A decade in the making, Liberian library set to open with help from Hamilton and lots of local input
The Liberian Learning Center in West Africa will have a dedication ceremony in February
Leo Nupolu Johnson still remembers his first visit to the Hamilton Public Library.
"I stood speechless for five minutes because prior to that, I knew a library to be a 40-foot shipping container with random storybooks in it. I couldn't believe that this entire facility was a library," Johnson said. "It left a mark on me forever."
His perspective was informed by growing up in Liberia, which he left to escape war in 1998, and the eight years he spent living in West African refugee camps before coming to Hamilton in 2006.
With much of its infrastructure destroyed by war, Liberia lacks books and educational materials, Johnson said. UNICEF reports access to education in the coastal country is limited, especially for girls. Fifteen per cent of schools there have a library.
Soon, in large part thanks to Johnson and other Hamiltonians, Paynesville, Liberia, will be home to a state-of-the-art library and learning centre.
Johnson, who founded and directs the Hamilton-based charity Empowerment Squared and was until recently the president of the Liberian Association of Canada, has been leading the development of the centre for over a decade.
When CBC News first reported on Johnson's initiative in 2013, the plan was for it to open in 2015.
The Ebola virus crisis delayed the groundbreaking until 2019. COVID-19 slowed things down soon after that. But now, Johnson said, the building that will house the library is 90 per cent complete.
Johnson will attend an on-site dedication ceremony on Feb. 23, and that first part of the centre should be operational this year, he said.
"It really hasn't hit me," he said, after all the years of work on the project.
The facility is on the grounds of Paynesville City Hall and will eventually consist of three buildings: the library, which is nearly done and will also have space for start-ups, a recreation centre, and an event space.
The goal, Empowerment Squared says on its website, is to serve about 250,000 people in the region. The community sits just outside of capital city Monrovia.
Doing development work differently
The organization has been funding the project through donations and is currently seeking to raise about $1.3 million to complete the remaining phases of construction, and fund the centre's operation for its first three years, Johnson said.
Initially, Johnson said, many people, including in Liberia, did not think he could pull this off. "It's very rare to see local Liberians doing this, so no one believed me."
People assumed he must be connected to a big non-governmental organization, Johnson said, but in his experience, only so much good can come from the sorts of projects big aid groups do. He said foreign development projects can leave locals without a sense of ownership, and that if locals aren't involved in their creation, they may struggle to manage projects long term.
"I've been on the receiving end of that my whole life," he said. "There's no way I was going to repeat what I went through."
Several years before breaking ground, Johnson said, his team conducted in-depth research and consultation with locals, asking what they wanted and following up to see if plans for the learning centre met expectations.
'An incredible experience': Ontario architect
"Most of the time, people have the best solution to their problems," he said, pointing to the centre's use of earth-compressed bricks, which are primarily made from materials including soil, sand and clay. That idea came from locals, who are familiar with the technique, he said.

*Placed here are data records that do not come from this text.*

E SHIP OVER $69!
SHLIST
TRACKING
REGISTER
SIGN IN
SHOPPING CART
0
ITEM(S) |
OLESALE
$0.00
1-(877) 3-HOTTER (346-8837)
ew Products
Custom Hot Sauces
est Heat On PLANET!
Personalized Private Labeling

Johnson said that construction material is efficient — the bricks have built-in gaps through which wiring and plumbing can run — and environmentally friendly.
According to Willems Ransom, the project architect, the bricks are one aspect of how the learning centre is built to be environmentally friendly and resilient. Thick masonry walls will help shade and cool the building, and natural ventilation will limit the need for fans or air conditioning.
Ransom works for McCallumSather, a design firm headquartered in Hamilton, with offices in Kitchener, Ont., and Kincardine, Ont. They've worked to train the Liberian workers to maintain the building long-term, he said.
"This has been... an incredible experience for me personally and and for our firm," Ransom said, adding he's looking forward to attending the Paynesville dedication next month.
Hamilton, McMaster libraries team up
Another Hamilton-to-Paynesville knowledge exchange is taking place on the library side. Paul Takala, CEO of the Hamilton Public Library (HPL), said the plan is to have a long-term partnership and make the centre a symbolic "sister" library.
HPL and the McMaster University Library work with Empowerment Squared to help the Liberian Learning Center with logistics and the how-tos of creating a library. They're also working to connect it with other libraries around the world and helping build a digital book collection. It's a model Takala said he thinks other libraries will want to follow.
The goal is not to tell Liberians what to do, but to share knowledge, Takala said. "You can't come and build something and say 'OK, take this over.'"
A library, he said, is not a handout, but a place that provides access to the things people need to learn and achieve their goals by themselves.
Johnson said once it's operational, Liberians will run the centre.
"For me, going back and giving back [to Liberia] had to be a gift that was tangible enough to inspire change. It couldn't be a gift that just brought relief for a period of time," Johnson said.
"And there was no better way to do it than a learning centre. Because the gift of learning is the gift that nobody can take away from you."